Тут они пришли. Дмитриев никогда так много не говорил с Коршаком о своих медицинских делах, а тем более о пациентах. И сейчас говорил он собственно не для Коршака, а для самого себя, и был взволнован и весь погружен в предстоящее.

Больного еще не увезли в операционную. У входа в ту палату, где он лежал, толпились больные, медсестры, торчал подол халата из дверного проема — какой-то доктор что-то делал над больным. Перед Дмитриевым расступились. И Коршака — в докторском, не гостевом халате, в колпаке тоже приняли за незнакомого, но светилу. И Дмитриев кивком головы позвал его за собой.

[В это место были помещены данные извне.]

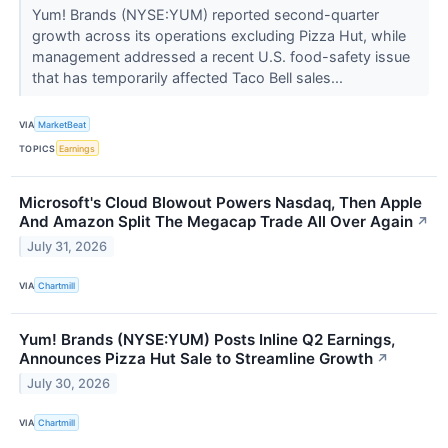
Yum! Brands (NYSE:YUM) reported second-quarter
growth across its operations excluding Pizza Hut, while
management addressed a recent U.S. food-safety issue
that has temporarily affected Taco Bell sales...
VIA
MarketBeat
TOPICS
Earnings
Microsoft's Cloud Blowout Powers Nasdaq, Then Apple
And Amazon Split The Megacap Trade All Over Again
↗
July 31, 2026
VIA
Chartmill
Yum! Brands (NYSE:YUM) Posts Inline Q2 Earnings,
Announces Pizza Hut Sale to Streamline Growth
↗
July 30, 2026
VIA
Chartmill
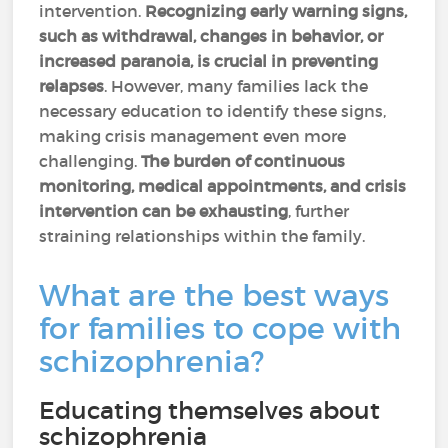
intervention.
Recognizing early warning signs,
such as withdrawal, changes in behavior, or
increased paranoia, is crucial in preventing
relapses
. However, many families lack the
necessary education to identify these signs,
making crisis management even more
challenging.
The burden of continuous
monitoring, medical appointments, and crisis
intervention can be exhausting
, further
straining relationships within the family.
What are the best ways
for families to cope with
schizophrenia?
Educating themselves about
schizophrenia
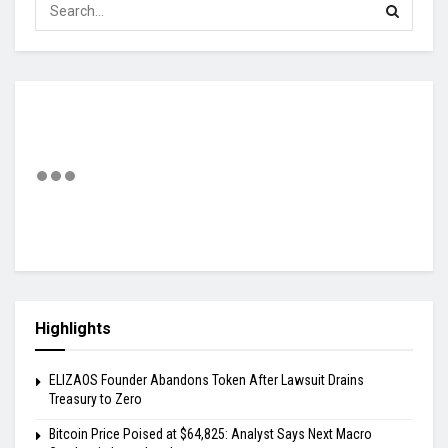
Highlights
ELIZAOS Founder Abandons Token After Lawsuit Drains
Treasury to Zero
Bitcoin Price Poised at $64,825: Analyst Says Next Macro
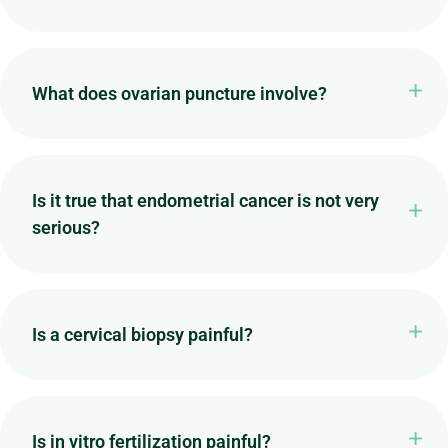
What does ovarian puncture involve?
Is it true that endometrial cancer is not very
serious?
Is a cervical biopsy painful?
Is in vitro fertilization painful?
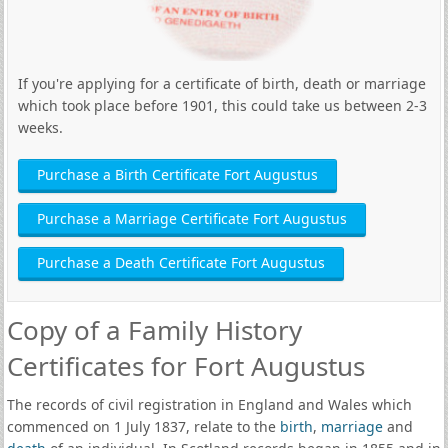
If you're applying for a certificate of birth, death or marriage
which took place before 1901, this could take us between 2-3
weeks.
Purchase a Birth Certificate Fort Augustus
Purchase a Marriage Certificate Fort Augustus
Purchase a Death Certificate Fort Augustus
Copy of a Family History
Certificates for Fort Augustus
The records of civil registration in England and Wales which
commenced on 1 July 1837, relate to the
birth
,
marriage
and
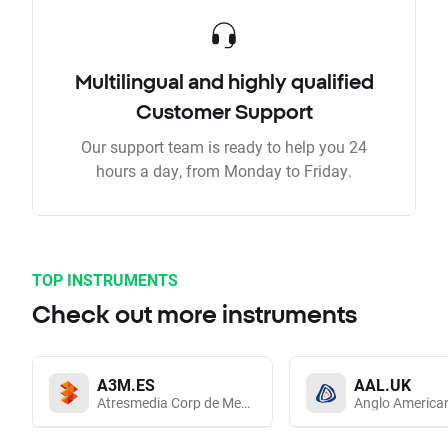
Multilingual and highly qualified
Customer Support
Our support team is ready to help you 24
hours a day, from Monday to Friday.
TOP INSTRUMENTS
Check out more instruments
A3M.ES
AAL.UK
Atresmedia Corp de Medios de Comunicacion SA
Anglo America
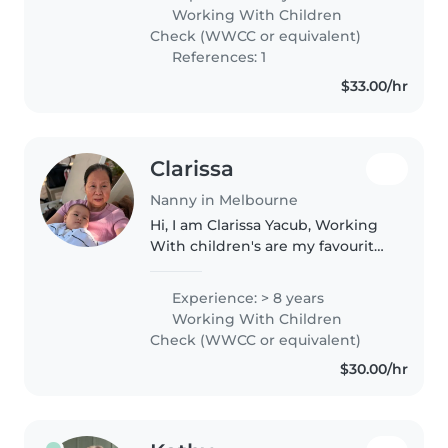
spending time with children,
Working With Children
helping them learn through
Check (WWCC or equivalent)
play,..
References: 1
$33.00/hr
Clarissa
Nanny in Melbourne
Hi, I am Clarissa Yacub, Working
With children's are my favourite
job. I'm really happy everytime
to be with them. I'm a patience,
Experience: > 8 years
calm , passionate ,loving and
Working With Children
caring person.
Check (WWCC or equivalent)
$30.00/hr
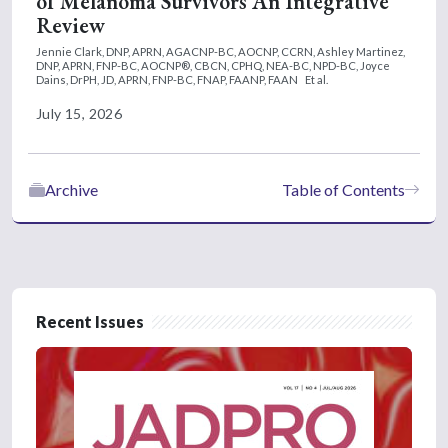
of Melanoma Survivors An Integrative
Review
Jennie Clark, DNP, APRN, AGACNP-BC, AOCNP, CCRN,
Ashley Martinez,
DNP, APRN, FNP-BC, AOCNP®, CBCN, CPHQ, NEA-BC, NPD-BC,
Joyce
Dains, DrPH, JD, APRN, FNP-BC, FNAP, FAANP, FAAN
Et al.
July 15, 2026
Archive
Table of Contents
Recent Issues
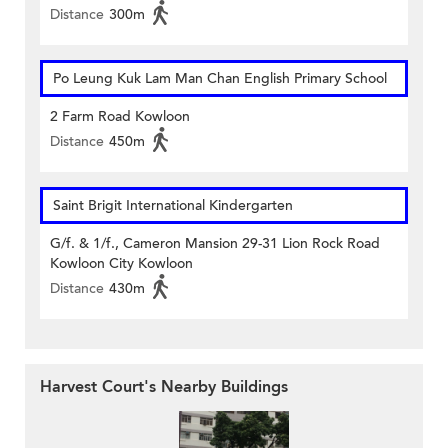
Distance
300m
Po Leung Kuk Lam Man Chan English Primary School
2 Farm Road Kowloon
Distance
450m
Saint Brigit International Kindergarten
G/f. & 1/f., Cameron Mansion 29-31 Lion Rock Road
Kowloon City Kowloon
Distance
430m
Harvest Court's Nearby Buildings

Раненый был в сознании и контактен — это произвело на Коршака такое впечатление, что мурашки пошли по коже. Человек лет двадцати двух, немного рыхловатый для своей молодости, лежал на спине лицом вверх, тело его было укрыто только по пояс простыней. На левой стороне груди, которую он прикрыл рукой вяло и не касаясь — толстая серая повязка-наклейка. С бледного — под цвет постельного белья — лица с надеждой, заискиванием и страхом смотрели горючие темные глаза. Он даже не смотрел — он молил взглядом о жизни, просил, чтобы ему кто-то подал надежду, чтобы кто-то убедил его — мол, плохо, гадко, страшно ты поступил, но в конечном итоге все обойдется, еще немного будет тебе больно и все обойдется. Но никто ему этих слов не сказал.